The SEC announced settled charges against formerly publicly-traded Leaf Group Ltd. for failing to adequately evaluate and disclose in its annual proxy statement the lack of independence of a director and a board committee as well as an “interlocking” board-of-directors relationship between that director and Leaf’s Chief Executive Officer.
According to the SEC’s order, Leaf made material misstatements in 2020 concerning the independence of a director and the existence of an interlocking relationship between that director and Leaf’s CEO. The order finds that Leaf materially misstated that the director was independent even though he served as Chief Financial Officer of another company, for which Leaf’s CEO served as a director and whose compensation committee Leaf’s CEO chaired. The order further finds that this “compensation committee interlock” disqualified the Leaf director as independent under the listing standards of the securities exchange on which Leaf’s stock traded and also required specific disclosure, under the SEC’s Regulation S-K, in Leaf’s proxy statement. According to the order, Leaf further materially misstated the independence of a special committee that it had established to explore strategic alternatives, including a possible sale of Leaf, and also failed to maintain, during the 2019-20 period, disclosure controls concerning director independence and interlocks.
Other interesting points of the SEC order are:
- Leaf filed a Form 8-K with an attached press release announcing the conclusion of Leaf’s strategic review and materially misstating that the Strategic Review Committee had “consist[ed] of independent directors.” Although Leaf believed that all of the directors on the committee were independent under Delaware law, the Form 8-K did not reference any alternative definition for “independence” different from the NYSE standards previously referenced in Leaf’s 2020 Proxy Statement and Form 10-K.
- Leaf did not maintain disclosure controls or procedures to identify and analyze potential director independence and interlock issues for disclosure in its proxy statements, Forms 10-K, and Forms 8-K during 2019 and 2020. Certain of Leaf’s procedures failed, resulting in the company not collecting information from directors that would reasonably have been expected to elicit information from which the company could have assessed director independence and compensation committee interlock disclosures requirements for its 2020 Form 10-K and 2020 Proxy Statement. For example, Leaf did not send and/or collect independence questionnaires from its CEO and the new director in advance of drafting the 2020 Proxy Statement, even though it had done so in advance of drafting the prior year’s proxy statement. Additionally, Leaf did not have a procedure for complying with its written Code of Business and Ethics, which required Leaf to present director conflicts to its board of directors for potential waiver and disclosure. The new director and Leaf’s CEO each separately asked Leaf’s counsel, by September 2019, whether the new director’s CFO position posed an independence problem, but the matter was not presented to Leaf’s board for consideration and potential disclosure as a conflict of interest.

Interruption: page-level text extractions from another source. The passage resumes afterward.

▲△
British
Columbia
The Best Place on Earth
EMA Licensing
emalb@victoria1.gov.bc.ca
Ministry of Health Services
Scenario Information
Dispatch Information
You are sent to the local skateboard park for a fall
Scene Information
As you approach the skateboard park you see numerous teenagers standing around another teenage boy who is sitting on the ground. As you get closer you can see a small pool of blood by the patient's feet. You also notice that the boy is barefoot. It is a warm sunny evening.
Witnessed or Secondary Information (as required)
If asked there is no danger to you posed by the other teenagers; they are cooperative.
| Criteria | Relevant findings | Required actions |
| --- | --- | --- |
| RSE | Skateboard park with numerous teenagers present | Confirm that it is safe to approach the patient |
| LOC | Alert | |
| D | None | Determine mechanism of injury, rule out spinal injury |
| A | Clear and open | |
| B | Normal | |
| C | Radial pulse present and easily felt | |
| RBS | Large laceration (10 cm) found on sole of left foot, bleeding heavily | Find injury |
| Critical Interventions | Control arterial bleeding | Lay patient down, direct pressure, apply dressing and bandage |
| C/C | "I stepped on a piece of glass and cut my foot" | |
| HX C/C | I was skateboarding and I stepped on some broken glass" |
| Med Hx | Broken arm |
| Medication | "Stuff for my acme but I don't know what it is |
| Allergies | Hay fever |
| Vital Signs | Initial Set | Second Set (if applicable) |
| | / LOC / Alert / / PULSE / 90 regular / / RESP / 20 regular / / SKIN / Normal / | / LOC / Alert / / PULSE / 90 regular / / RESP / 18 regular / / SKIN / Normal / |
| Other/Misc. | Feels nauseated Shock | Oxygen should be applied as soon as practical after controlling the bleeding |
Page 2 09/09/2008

- Leaf’s board did not consider or pass a resolution determining which of its directors qualified as “independent” under NYSE listing standards until after its 2020 annual meeting even though the 2020 Proxy Statement materially misstated that it had already made such a determination. Also, Leaf’s board passed a resolution appointing the new director to Leaf’s audit committee in May 2020 without a contemporaneous collection or review of information to determine the New Director’s “independence” under NYSE standards, instead relying on Leaf’s outdated review from 2019.
Pursuant to the order, Leaf has agreed to cease and desist from violating the SEC’s disclosure-controls, proxy-disclosure, and reporting rules and to pay a penalty of $325,000.
Leaf did not admit or deny the SEC’s findings in the order.